What you need to do: What is the number of lines in the following data that contain "hand"? Answer with the number alone.

Supplied information:
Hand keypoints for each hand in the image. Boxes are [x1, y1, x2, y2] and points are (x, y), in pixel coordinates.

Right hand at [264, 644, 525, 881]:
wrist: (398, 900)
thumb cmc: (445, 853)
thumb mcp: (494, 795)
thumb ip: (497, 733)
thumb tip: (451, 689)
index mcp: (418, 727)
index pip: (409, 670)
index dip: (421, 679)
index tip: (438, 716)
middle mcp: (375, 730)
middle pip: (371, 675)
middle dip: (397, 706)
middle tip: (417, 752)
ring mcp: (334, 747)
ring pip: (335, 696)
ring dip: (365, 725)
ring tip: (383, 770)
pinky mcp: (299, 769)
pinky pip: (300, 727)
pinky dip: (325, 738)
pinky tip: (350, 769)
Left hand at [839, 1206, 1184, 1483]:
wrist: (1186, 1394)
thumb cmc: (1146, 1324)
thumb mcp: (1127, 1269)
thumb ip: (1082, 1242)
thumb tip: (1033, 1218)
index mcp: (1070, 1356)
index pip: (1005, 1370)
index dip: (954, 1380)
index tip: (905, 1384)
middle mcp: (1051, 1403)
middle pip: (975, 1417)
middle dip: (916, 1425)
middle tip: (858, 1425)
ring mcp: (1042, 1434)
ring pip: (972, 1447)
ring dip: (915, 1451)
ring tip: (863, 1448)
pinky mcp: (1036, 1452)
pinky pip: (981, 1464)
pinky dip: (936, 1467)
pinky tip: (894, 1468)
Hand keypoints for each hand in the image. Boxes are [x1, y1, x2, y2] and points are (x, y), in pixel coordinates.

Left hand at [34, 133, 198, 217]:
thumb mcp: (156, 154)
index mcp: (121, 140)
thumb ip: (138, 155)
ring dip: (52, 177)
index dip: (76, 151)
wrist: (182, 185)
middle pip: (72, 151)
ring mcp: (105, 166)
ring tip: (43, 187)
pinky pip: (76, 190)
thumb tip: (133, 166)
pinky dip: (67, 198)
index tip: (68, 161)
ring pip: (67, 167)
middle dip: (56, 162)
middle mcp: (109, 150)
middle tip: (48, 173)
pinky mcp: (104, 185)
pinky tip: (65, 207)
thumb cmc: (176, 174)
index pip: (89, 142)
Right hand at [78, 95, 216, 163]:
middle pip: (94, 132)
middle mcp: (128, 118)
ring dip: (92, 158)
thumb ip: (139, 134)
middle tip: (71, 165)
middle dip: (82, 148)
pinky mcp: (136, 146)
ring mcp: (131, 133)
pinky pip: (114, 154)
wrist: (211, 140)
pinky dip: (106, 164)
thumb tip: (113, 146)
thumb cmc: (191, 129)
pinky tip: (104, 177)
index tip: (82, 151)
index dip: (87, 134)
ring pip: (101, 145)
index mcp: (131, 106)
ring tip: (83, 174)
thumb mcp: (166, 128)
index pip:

Written solution: 6